Managing Your Liferay Server with Blade CLI

You can manage a Liferay server using Blade CLI. Managing a server with Blade CLI should be done in a Liferay Workspace.

Blade CLI has commands for installing, starting, stopping, inspecting, and modifying a Liferay server:

  1. Make sure you’ve created a Liferay Workspace. See the Creating a Liferay Workspace article for more information.

  2. Initialize a Liferay server by running

    blade server init

    This downloads the Liferay DXP bundle set in your workspace’s gradle.propeties file. See the Adding a Liferay Bundle to Workspace article for more information.

    You can initialize a server based on a defined environment by running the following command:

    blade server init --environment [ENVIRONMENT]

    For example, you could pass in the uat variable to generate a bundle with the configs set in the configs/uat workspace folder.

  3. Start your Liferay server (Tomcat or Wildfly/JBoss) by running

    blade server start

    This starts the server in the background. You can tail the logs by adding the -t flag. If you prefer starting the server in the foreground, run blade server run. Additionally, if you prefer starting the server in debug mode, add the -d flag. See the Blade CLI article for additional flags you can set when starting your Liferay server.

  4. Examine your server’s OSGi container by using Blade CLI’s sh command, which provides access to your server using the Felix Gogo shell. For example, to check if you successfully deployed your application from the previous section, you could run:

    blade sh lb

    Your output lists a long list of modules that are active/installed in your server’s OSGi container.

    Figure 1: Blade CLI accesses the Gogo shell script to run the lb command.

    Figure 1: Blade CLI accesses the Gogo shell script to run the `lb` command.

    You can run any Gogo command using blade sh. This command requires Developer Mode to be enabled. Developer Mode is enabled in workspace by default.
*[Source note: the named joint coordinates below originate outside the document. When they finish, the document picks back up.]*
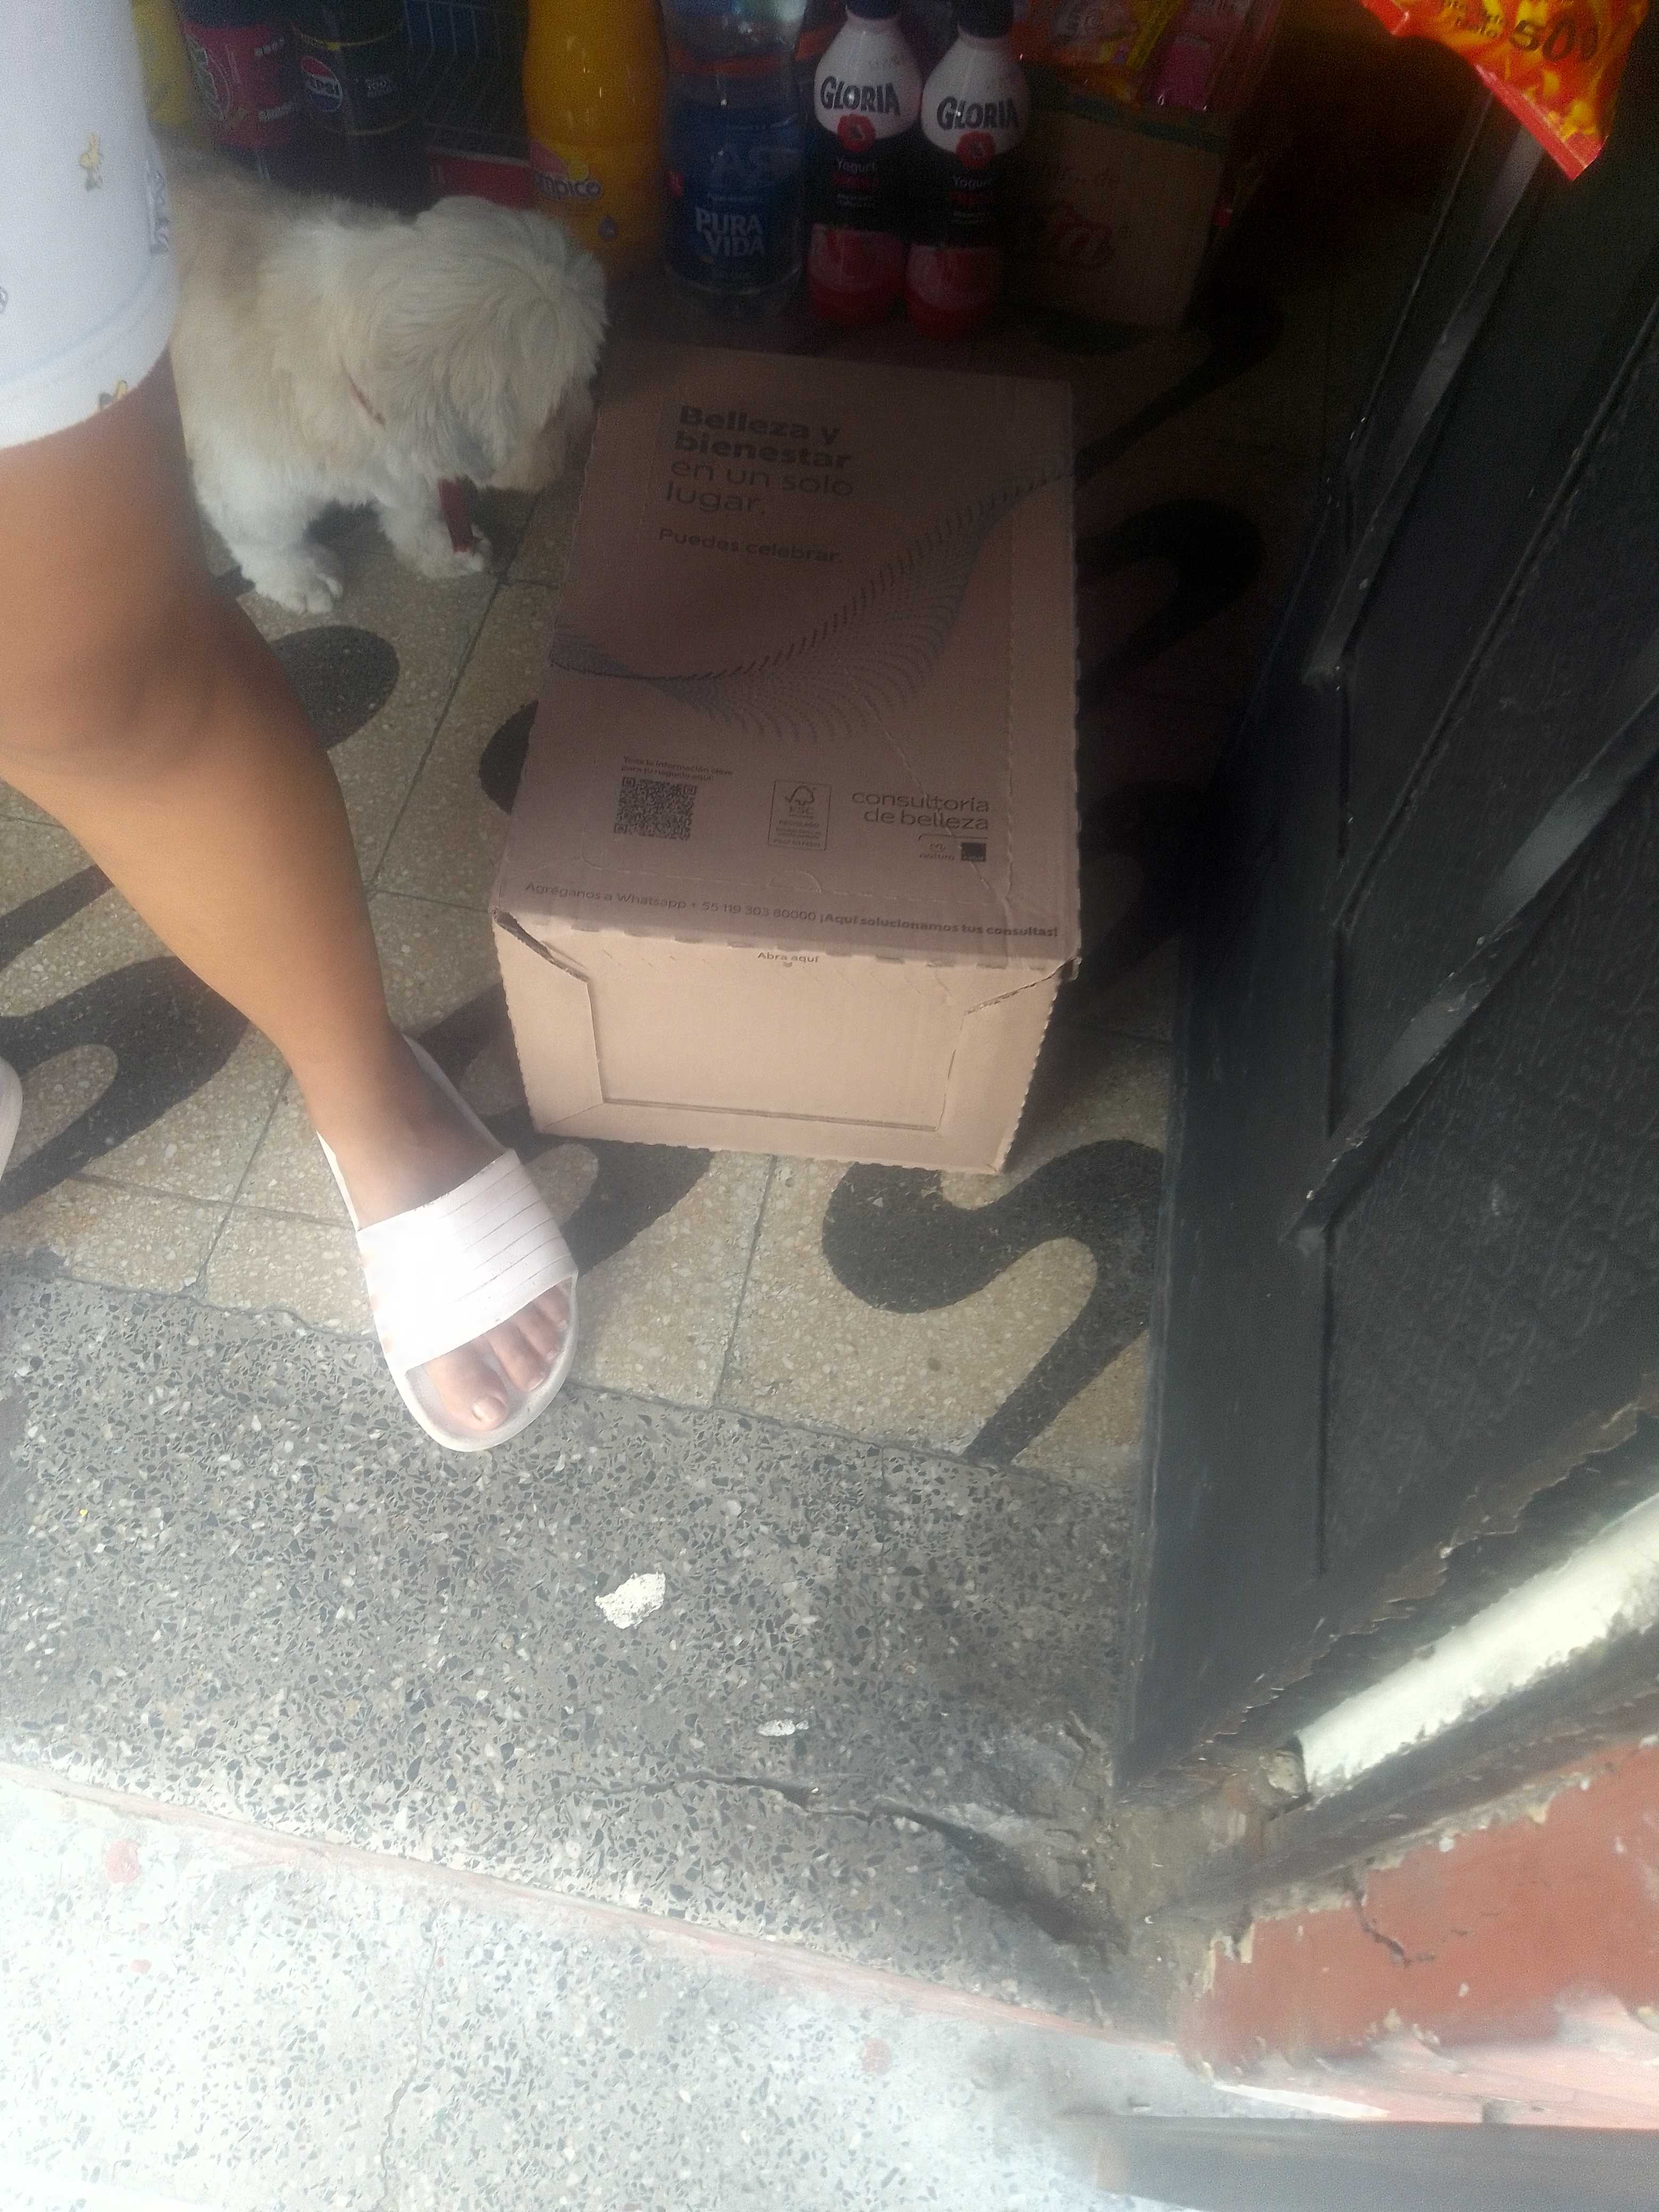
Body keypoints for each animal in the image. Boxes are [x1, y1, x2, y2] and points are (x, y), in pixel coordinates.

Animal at [164, 150, 606, 614]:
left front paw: (438, 547)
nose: (591, 410)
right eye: (558, 403)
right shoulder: (253, 482)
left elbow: (415, 505)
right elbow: (268, 539)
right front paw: (301, 578)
See the Using the Felix Gogo Shell section for more information on this tool.

  5. Once you’re finished modifying your Liferay bundle, you can package it as a sharable file by running this command:

    blade gw distBundle[Zip|Tar]

    This lets you create a ZIP or TAR file to share with others. This option is only available with Gradle at this time. The above command leverages Blade CLI’s gw option, which executes the project’s Gradle wrapper.

  6. Turn off your Liferay server:

    blade server stop

To reference all of Blade CLI’s available options, see the Blade CLI article.

Awesome! You learned how to interact with Liferay DXP using Blade CLI.